Les révoltes au sein du monde arabe, prématurément qualifiées de printemps arabe, sont incontestablement une très bonne chose pour les arabes eux-mêmes. « Le printemps arabe » est aussi une très bonne chose pour les européens ! Il y a mille raisons à cela, mais il y en a une toute particulièrement, trop rarement mise en avant : la perspective des retrouvailles entre les deux rives de la Méditerranée.
C’est l’occasion de se débarrasser de clichés, de modes de pensée qui ont pollué le débat, la réflexion. Bien antérieurs aux attentats du 11 septembre, ils ont reçu à cette occasion des encouragements de mauvais aloi. Une influence pernicieuse, délétère.
Populismes, multiculturalismes, crises identitaires, exacerbations sécuritaires, mondialisation, autant de concepts mal maitrisés, parce que mal définis au départmais ils sont agités sans retenue. Ces thèmes occupent un espace indu dans le débat, jusqu’à la satiété et la nausée même, mais c’est un fait… Au départ on trouve souvent l’obsession islamique. Certes au sein de l’islam le monde arabe est minoritaire mais il faut reconnaître que c’est trop souvent l’image de l’arabe qui se projette sur bien des fantasmes, des outrances mais aussi bien des inquiétudes qu’il faut prendre en considération. Cette forme de renaissance (risorgimento a-t-on dit dans un autre siècle et Anne l’européen Applebaum dans son éditorial du Washington Post estime que les révoltes arabes lui font penser plus à 1848 qu’à 1989) constitue une occasion inattendue, inespérée pour remettre en cause bon nombre de nos comportements : aller bien au-delà de la protestation identitaire véhémente par exemple.
L’actualité nous a réconcilié avec la démocratie dans son sens le plus terre à terre, nous a réconcilié avec le peuple sans l’opposer aux élites par ailleurs indéfinissables parce que multiples.
Il y a encore beaucoup d’incertitudes, mais il semble que se rompt de façon inéluctable le cycle infernal des régimes autoritaires se maintenant par le chantage face à la menace d’intégrismes et de totalitarismes archaïques violant systématiquement les droits de l’homme. Or ce à quoi nous assistons, c’est le démenti de la logique du choc de civilisations : des peuples majoritairement arabes et musulmans se mettent en mouvement et présentent des revendications politiques qui sont universelles, la démocratie, la justice, l’égalité entre tous sans discrimination, la dignité dans la vie de tous les jours, bref la recherche d’une une vie meilleure. Comment ne pas se reconnaître dans ces autres et comment ne pas reconnaître leur incontestable modernité, bien loin des lapidations, des attentats kamikazes, des interdits d’un autre âge, des intolérances religieuses etc …chroniques habituelles de nos médias, jusqu’à aujourd’hui, du moins espérons le. Ensevelie sous une actualité souvent tragique, toujours difficile à supporter a survécu une humanité universelle, éternelle dans laquelle nous nous reconnaissons pleinement, enfin.

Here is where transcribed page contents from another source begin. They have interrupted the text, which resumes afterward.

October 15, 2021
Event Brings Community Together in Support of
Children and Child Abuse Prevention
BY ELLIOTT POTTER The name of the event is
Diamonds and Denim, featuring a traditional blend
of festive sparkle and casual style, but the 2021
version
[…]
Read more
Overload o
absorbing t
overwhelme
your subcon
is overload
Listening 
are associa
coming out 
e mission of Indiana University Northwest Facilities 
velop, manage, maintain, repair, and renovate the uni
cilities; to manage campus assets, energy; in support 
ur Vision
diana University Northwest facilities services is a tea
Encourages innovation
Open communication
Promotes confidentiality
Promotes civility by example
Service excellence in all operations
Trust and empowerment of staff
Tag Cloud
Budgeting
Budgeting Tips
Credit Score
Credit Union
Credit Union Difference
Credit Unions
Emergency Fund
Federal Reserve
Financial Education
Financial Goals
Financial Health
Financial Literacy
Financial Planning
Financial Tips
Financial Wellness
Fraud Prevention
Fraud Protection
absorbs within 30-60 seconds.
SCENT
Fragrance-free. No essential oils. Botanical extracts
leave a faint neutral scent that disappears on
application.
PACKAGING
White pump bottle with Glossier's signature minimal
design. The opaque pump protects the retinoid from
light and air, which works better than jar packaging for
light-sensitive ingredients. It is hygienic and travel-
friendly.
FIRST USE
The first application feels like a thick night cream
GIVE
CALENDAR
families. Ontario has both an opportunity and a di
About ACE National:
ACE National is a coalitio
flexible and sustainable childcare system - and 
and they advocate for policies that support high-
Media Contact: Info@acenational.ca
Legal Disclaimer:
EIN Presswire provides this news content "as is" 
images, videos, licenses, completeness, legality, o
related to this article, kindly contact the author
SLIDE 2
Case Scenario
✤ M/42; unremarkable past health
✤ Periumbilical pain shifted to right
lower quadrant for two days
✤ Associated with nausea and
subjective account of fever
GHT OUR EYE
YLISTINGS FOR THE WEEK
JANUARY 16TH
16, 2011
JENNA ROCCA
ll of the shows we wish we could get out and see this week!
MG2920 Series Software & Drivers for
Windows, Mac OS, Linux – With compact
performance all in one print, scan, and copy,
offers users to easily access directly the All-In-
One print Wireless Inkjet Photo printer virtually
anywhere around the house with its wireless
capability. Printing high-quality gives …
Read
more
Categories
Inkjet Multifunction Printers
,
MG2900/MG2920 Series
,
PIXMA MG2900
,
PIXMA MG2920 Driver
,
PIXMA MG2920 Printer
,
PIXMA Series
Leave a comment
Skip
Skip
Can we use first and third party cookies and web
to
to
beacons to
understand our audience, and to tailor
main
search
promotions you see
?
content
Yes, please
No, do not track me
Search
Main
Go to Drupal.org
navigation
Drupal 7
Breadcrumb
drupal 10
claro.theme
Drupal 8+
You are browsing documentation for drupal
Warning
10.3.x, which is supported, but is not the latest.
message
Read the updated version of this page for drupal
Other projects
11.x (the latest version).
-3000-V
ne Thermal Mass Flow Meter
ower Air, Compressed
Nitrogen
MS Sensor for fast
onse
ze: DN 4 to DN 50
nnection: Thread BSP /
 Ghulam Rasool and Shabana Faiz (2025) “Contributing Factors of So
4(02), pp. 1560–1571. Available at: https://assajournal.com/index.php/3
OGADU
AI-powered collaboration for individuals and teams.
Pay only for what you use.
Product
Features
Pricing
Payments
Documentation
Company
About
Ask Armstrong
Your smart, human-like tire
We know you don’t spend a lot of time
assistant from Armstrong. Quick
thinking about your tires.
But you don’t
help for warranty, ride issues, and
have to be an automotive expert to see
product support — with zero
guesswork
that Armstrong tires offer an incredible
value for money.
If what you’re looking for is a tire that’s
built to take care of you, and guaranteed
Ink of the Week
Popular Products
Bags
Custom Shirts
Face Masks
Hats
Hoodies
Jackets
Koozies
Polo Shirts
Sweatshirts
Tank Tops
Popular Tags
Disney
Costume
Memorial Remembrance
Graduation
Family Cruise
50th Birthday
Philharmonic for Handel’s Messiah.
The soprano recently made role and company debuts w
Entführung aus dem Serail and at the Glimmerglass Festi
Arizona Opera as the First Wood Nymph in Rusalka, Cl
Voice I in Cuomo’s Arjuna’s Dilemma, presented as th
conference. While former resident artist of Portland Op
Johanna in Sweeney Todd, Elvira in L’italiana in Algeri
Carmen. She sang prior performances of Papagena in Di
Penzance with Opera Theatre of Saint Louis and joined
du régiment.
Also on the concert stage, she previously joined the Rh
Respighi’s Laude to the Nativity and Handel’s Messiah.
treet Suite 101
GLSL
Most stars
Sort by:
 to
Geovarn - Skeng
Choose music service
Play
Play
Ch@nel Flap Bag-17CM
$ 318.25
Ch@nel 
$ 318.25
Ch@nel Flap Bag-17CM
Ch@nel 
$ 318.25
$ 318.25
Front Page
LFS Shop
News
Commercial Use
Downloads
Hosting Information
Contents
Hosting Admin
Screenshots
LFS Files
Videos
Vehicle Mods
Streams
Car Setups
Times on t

Un moment d’euphorie merveilleuse nous saisit, propre aux moments d’histoire authentique. Il faut cependant s’en méfier. Le monde arabe est confronté à des problèmes terrifiant. Mais ayons le grand espoir que ce qui est entrain de se passer, nous en avons tous été les témoins en direct, va initier un grand changement. Les choses bougent. La page se tourne et c’est à peine dit que la page est déjà tournée. Ce grand souffle fait penser au printemps des peuples de 1848, nous a dit Anne Applebaum dans son éditorial du Washington Post. Ce printemps des peuples qui a nourri longtemps notre imaginaire. Certes, nous avertit-elle, ce printemps a été suivi par des régressions et des répressions, une, deux décennies, voire un siècle, ou plus, ont été nécessaires pour concrétiser et consolider ce printemps des peuples en Europe, mais sans lui rien de ce qui a suivi n’aurait été possible. L’espérance a survécu, indestructible elle accompagne désormais tout un peuple qui a repris sa marche en avant au milieu de grandes difficultés.